3° Faire sonner toutes les cloches des Églises au lever du soleil ; & si cela n’est pas suffisant, faire tirer un coup de canon dans chaque rue, pour ouvrir les yeux des paresseux sur leur véritable intérêts.

Toute la difficulté fera dans les deux ou trois premiers jours, après lesquels ce nouveau genre de vie sera tout aussi naturel & tout aussi commode que l’irrégularité dans laquelle nous vivons ; car il n’y a que le premier pas qui coûte. Forcez un homme de se lever à quatre heures du matin, il est plus que probable qu’il se couchera très volontiers à huit heures du soir, & qu’après avoir dormi huit heures, il se lèvera sans peine à quatre heures le lendemain matin.

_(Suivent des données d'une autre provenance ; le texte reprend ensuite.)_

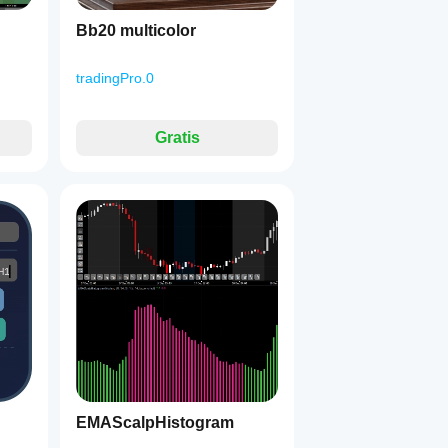
Bb20 multicolor
tradingPro.0
Gratis
EMAScalpHistogram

L’épargne de cette somme de 96,075,000 L. tournois qui se dépensent en bougies & chandelles, n’est pas le seul avantage de mon économique projet. Vous pouvez remarquer que mon calcul n’embrasse qu’une moitié de l’année, & que, par les mêmes raisons, on peut beaucoup, même dans les six mois d’hiver, quoique les jours soient plus courts. J’ajoute que l’immense quantité de cire & de suif qui restera après la suppression de la consommation de l’été, rendra la cire & le suif à meilleur marché l’hiver suivant, & pour l’avenir, tant que la réforme que je propose se soutiendra.

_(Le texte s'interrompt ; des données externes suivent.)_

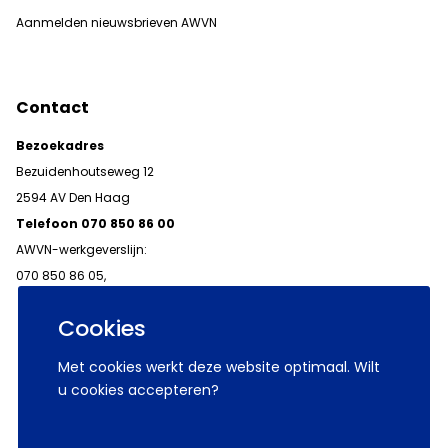
Aanmelden nieuwsbrieven AWVN
Contact
Bezoekadres
Bezuidenhoutseweg 12
2594 AV Den Haag
Telefoon 070 850 86 00
AWVN-werkgeverslijn:
070 850 86 05,
werkgeverslijn@awvn.nl
Cookies
Met cookies werkt deze website optimaal. Wilt
u cookies accepteren?
© 2026 AWVN
Voorwaarden
Wij zijn AWVN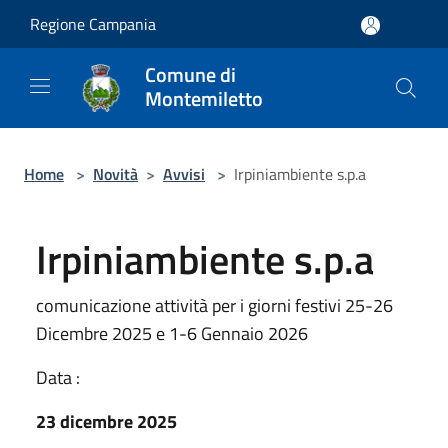
Salta al contenuto principale
Regione Campania
Comune di
Montemiletto
Home
>
Novità
>
Avvisi
>
Irpiniambiente s.p.a
Irpiniambiente s.p.a
comunicazione attività per i giorni festivi 25-26
Dicembre 2025 e 1-6 Gennaio 2026
Data :
23 dicembre 2025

Quoique ma découverte puisse procurer de si grands avantages, je ne demande pour l’avoir communiquée au Public avec tant de franchise, ni place, ni pension, ni privilège ; ni aucun autre genre de récompense. Je ne veux que l’honneur qui doit m’en revenir, si l’on me rend justice. Je prévois bien que quelques esprits étroits & jaloux me le disputeront, qu’ils diront que les anciens ont eu cette idée avant moi, & peut être trouveront-ils quelques passages dans de vieux Livres pour appuyer leur prétention. Je ne leur nierai point que les anciens ont connu en effet les heures du lever du soleil, peut-être ont-ils eu, comme nous, des Almanachs où ces heures étaient marquées ; mais il ne s’enfuit pas de là qu’ils aient su ce que je prétends avoir enseigné le premier, qu’il nous éclaire aussitôt qu’il se lève ; c’est là ce que je revendique comme ma découverte. En tout cas, si les anciens ont connu cette vérité, elle a été bien oubliée depuis & pendant longtemps ; car elle est certainement ignorée des modernes, ou au moins des habitants de Paris : ce que je prouve par un argument bien simple. On sait que Les Parisiens sont un peuple aussi éclairé, aussi judicieux, aussi sage qu’il en existe dans le monde : tous, ainsi que moi, ont un grand goût pour l’économie, & font profession de cette vertu ; tous ont de très bonnes raisons de l’aimer. Or, cela posé, je dis qu’il est impossible qu’un peuple sage dans de semblables circonstances, eût fait si longtemps usage de la lumière fuligineuse, malsaine & dispendieuse, de la bougie & de la chandelle, s’il eut connu, comme je viens de l’apprendre & de l’enseigner, qu’on pouvait s’éclairer pour rien de la belle & pure lumière du soleil.

J’ai l’honneur d’être, &c. Un Abonné.